▶ What is expected:
In the entries below, find each line with the word "lines" and return it.

Records from a data source:
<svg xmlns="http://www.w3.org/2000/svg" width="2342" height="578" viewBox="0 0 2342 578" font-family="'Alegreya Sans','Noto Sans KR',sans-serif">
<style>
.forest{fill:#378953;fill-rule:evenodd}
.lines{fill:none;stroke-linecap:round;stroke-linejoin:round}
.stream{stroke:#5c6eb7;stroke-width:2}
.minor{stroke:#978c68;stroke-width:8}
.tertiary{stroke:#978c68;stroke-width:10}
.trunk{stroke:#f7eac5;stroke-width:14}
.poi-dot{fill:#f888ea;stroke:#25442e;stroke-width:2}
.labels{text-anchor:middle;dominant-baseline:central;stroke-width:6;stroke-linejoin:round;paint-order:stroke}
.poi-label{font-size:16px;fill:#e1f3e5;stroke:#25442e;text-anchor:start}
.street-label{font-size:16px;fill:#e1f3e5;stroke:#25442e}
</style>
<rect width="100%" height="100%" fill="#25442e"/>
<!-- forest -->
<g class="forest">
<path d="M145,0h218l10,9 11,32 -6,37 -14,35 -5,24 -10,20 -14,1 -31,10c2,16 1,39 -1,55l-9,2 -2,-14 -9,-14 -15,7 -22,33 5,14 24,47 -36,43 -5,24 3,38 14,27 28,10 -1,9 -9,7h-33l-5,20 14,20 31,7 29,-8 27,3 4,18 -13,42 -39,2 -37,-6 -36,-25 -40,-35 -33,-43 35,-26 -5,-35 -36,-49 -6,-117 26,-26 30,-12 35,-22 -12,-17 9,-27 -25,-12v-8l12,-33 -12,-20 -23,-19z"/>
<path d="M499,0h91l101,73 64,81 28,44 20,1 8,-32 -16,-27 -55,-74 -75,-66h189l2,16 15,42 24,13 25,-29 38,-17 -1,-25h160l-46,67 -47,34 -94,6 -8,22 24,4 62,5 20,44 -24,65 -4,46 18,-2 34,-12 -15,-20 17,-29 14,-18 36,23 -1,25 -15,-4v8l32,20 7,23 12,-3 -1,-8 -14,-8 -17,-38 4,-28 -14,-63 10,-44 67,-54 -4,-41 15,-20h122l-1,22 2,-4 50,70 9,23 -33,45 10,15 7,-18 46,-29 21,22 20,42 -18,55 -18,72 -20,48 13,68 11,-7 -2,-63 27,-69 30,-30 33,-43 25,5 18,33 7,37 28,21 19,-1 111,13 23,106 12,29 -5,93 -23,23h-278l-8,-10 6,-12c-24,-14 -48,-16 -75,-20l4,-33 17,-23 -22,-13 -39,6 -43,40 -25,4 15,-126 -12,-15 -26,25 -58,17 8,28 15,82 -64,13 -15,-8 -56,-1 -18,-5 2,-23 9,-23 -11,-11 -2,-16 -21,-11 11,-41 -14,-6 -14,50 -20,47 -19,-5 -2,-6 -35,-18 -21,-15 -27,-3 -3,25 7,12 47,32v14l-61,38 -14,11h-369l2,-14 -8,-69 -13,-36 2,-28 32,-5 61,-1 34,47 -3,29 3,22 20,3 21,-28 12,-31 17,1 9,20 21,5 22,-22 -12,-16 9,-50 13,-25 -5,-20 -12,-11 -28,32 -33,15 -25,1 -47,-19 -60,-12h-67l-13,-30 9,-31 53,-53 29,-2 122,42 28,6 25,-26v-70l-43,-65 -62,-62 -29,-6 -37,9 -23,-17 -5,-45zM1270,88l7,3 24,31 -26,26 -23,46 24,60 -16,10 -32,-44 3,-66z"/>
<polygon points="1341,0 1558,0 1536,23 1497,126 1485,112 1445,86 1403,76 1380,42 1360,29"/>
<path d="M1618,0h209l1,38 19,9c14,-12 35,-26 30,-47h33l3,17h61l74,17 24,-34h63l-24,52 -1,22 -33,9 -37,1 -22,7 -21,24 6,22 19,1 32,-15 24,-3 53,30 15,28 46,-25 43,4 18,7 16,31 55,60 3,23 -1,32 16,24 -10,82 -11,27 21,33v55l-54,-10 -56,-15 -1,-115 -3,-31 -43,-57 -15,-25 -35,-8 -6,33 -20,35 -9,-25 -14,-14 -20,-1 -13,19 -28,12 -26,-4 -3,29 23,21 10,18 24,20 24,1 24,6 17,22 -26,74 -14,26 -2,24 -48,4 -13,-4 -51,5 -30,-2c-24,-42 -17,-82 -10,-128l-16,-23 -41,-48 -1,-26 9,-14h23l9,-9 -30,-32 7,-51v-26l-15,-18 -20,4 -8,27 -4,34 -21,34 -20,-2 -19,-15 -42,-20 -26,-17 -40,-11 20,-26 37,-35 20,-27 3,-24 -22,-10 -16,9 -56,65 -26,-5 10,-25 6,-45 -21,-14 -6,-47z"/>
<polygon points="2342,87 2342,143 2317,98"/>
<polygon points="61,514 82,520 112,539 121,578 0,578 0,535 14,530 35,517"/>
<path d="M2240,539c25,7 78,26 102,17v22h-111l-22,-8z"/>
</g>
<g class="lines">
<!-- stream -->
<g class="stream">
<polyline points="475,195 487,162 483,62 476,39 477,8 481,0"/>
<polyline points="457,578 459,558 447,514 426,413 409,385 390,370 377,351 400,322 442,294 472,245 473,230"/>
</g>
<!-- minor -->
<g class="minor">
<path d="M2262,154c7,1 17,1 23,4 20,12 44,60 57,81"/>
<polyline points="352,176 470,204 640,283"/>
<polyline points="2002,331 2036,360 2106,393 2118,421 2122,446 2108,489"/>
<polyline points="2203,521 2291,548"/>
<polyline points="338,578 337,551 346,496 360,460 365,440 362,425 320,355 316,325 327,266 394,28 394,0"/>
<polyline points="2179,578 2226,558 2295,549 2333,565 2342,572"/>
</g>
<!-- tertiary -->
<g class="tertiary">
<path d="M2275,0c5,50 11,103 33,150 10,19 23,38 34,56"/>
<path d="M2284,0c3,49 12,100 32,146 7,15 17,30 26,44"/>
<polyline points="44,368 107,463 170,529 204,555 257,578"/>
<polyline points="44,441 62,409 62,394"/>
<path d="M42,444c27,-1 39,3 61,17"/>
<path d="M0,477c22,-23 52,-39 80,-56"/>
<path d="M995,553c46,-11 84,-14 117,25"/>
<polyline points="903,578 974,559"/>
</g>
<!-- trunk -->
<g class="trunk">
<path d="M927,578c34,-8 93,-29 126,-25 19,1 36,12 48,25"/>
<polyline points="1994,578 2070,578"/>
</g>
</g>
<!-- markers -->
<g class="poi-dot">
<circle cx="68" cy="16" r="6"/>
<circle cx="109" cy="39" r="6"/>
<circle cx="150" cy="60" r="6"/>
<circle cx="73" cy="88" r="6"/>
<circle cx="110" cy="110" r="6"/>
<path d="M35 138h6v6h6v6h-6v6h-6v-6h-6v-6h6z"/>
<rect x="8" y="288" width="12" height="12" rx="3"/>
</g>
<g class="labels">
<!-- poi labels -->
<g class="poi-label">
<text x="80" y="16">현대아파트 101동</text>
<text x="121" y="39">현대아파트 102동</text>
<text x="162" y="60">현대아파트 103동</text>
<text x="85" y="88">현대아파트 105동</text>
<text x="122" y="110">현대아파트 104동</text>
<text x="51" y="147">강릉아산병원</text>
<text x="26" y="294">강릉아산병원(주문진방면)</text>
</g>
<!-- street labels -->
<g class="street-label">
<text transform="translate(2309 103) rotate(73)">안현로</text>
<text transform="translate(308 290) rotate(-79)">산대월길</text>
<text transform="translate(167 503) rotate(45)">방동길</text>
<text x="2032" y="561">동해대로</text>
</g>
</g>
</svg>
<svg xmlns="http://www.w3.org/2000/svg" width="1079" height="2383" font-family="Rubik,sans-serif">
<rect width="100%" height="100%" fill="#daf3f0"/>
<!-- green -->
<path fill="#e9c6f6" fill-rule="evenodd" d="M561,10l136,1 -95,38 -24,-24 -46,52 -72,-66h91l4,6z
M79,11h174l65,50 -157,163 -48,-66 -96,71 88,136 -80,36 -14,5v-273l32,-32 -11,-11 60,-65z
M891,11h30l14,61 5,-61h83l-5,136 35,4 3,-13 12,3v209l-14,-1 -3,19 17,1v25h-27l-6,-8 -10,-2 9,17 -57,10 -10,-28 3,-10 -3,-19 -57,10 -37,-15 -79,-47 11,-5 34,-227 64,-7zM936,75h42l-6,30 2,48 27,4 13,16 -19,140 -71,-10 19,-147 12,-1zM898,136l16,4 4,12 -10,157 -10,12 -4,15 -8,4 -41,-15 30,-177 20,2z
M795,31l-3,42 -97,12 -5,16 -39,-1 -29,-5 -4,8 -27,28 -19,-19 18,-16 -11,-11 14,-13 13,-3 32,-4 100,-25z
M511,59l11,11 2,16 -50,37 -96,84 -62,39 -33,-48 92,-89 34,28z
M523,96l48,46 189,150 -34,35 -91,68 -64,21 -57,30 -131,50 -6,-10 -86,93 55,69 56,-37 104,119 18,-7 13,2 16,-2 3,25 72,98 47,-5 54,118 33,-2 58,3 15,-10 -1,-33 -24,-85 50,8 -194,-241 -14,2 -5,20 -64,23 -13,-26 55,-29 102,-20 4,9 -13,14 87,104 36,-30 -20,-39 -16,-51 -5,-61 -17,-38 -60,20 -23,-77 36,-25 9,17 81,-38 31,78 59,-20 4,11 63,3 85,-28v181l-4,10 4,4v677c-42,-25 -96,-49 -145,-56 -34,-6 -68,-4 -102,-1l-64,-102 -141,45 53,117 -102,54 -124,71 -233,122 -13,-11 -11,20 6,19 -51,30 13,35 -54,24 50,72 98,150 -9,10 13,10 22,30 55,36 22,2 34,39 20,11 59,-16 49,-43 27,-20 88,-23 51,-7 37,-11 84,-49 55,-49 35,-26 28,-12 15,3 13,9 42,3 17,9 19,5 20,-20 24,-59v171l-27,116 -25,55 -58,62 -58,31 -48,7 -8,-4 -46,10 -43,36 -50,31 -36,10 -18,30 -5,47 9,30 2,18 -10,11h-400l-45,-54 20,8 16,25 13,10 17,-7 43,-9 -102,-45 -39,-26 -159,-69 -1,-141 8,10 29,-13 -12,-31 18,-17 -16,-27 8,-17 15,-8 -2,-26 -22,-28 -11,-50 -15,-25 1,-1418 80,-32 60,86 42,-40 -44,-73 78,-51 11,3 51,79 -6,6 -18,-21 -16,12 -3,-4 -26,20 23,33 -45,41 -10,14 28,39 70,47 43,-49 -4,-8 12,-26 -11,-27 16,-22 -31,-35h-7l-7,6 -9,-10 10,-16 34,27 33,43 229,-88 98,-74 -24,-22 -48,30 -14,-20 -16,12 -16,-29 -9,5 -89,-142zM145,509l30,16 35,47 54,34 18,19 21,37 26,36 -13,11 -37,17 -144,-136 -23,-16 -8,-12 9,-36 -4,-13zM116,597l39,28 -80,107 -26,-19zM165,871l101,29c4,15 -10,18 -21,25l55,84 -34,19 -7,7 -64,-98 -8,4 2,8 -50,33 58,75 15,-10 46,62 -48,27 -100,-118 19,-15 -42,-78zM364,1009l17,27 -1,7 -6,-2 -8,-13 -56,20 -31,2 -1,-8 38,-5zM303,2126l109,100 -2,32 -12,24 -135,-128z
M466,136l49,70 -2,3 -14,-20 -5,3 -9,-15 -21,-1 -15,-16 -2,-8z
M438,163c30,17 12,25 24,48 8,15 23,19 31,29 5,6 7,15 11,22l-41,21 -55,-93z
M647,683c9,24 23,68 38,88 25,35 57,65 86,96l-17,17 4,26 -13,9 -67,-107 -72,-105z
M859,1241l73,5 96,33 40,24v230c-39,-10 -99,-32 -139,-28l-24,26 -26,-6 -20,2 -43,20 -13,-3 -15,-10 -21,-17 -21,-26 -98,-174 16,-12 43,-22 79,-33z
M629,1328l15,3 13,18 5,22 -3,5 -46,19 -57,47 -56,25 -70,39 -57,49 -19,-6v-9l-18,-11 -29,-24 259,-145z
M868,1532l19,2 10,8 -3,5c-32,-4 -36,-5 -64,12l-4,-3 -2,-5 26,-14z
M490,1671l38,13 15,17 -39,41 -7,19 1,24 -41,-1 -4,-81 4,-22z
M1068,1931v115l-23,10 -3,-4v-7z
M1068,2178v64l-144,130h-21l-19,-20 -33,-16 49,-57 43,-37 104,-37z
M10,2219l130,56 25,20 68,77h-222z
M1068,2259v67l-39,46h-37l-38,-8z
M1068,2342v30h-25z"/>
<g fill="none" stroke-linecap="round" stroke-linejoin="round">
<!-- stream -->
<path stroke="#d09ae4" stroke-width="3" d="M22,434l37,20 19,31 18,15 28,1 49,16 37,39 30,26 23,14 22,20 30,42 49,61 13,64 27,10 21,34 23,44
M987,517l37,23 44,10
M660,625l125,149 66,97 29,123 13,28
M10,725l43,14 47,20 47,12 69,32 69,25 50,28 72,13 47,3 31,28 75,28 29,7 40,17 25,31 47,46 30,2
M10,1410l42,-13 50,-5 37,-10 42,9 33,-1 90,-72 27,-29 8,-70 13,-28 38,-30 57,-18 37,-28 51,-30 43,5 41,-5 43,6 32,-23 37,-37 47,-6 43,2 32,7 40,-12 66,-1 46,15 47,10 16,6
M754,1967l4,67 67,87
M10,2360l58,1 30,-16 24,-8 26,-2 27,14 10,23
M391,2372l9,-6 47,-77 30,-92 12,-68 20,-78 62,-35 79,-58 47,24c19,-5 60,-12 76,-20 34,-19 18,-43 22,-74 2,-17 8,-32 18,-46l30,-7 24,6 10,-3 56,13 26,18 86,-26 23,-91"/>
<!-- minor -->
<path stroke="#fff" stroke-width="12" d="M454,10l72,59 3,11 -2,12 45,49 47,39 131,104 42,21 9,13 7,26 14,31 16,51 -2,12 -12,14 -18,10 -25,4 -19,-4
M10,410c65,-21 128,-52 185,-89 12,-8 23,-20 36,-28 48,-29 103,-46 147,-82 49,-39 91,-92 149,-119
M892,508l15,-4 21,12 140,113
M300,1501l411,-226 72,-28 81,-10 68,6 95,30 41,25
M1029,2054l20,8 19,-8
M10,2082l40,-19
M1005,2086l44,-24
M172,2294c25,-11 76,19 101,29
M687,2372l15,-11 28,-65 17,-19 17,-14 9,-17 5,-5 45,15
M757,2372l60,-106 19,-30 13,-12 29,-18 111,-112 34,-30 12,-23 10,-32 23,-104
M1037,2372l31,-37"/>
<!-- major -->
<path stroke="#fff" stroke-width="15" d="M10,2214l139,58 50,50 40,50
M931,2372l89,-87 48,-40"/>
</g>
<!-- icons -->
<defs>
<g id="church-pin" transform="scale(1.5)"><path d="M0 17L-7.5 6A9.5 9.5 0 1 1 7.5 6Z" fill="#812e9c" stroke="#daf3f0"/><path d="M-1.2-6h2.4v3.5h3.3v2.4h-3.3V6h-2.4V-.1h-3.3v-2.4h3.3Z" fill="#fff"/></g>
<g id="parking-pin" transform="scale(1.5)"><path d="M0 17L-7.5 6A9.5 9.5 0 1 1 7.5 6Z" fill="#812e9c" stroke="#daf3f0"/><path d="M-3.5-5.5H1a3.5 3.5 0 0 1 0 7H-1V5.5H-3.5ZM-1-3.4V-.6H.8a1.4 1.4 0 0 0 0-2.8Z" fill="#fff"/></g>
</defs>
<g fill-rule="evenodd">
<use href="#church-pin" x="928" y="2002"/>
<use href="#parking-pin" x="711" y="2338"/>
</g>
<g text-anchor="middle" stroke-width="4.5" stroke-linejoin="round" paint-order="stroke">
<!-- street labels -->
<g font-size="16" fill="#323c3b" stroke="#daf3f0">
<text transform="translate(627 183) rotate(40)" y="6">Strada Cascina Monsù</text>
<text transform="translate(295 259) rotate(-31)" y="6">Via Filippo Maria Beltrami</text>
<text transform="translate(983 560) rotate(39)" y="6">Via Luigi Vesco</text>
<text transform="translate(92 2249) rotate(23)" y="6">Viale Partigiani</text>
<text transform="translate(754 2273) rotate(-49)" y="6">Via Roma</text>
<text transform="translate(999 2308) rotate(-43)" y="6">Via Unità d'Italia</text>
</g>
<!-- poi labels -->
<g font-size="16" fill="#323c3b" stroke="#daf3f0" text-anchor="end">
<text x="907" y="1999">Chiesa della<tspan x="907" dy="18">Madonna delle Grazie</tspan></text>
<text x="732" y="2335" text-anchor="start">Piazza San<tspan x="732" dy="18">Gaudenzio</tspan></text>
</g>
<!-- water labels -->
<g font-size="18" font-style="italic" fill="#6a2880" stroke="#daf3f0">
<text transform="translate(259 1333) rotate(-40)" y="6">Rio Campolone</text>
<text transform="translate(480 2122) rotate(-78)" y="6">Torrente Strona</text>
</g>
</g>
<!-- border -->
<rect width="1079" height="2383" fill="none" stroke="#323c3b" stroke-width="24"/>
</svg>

▶ Answer to this exercise:
.lines{fill:none;stroke-linecap:round;stroke-linejoin:round}
<g class="lines">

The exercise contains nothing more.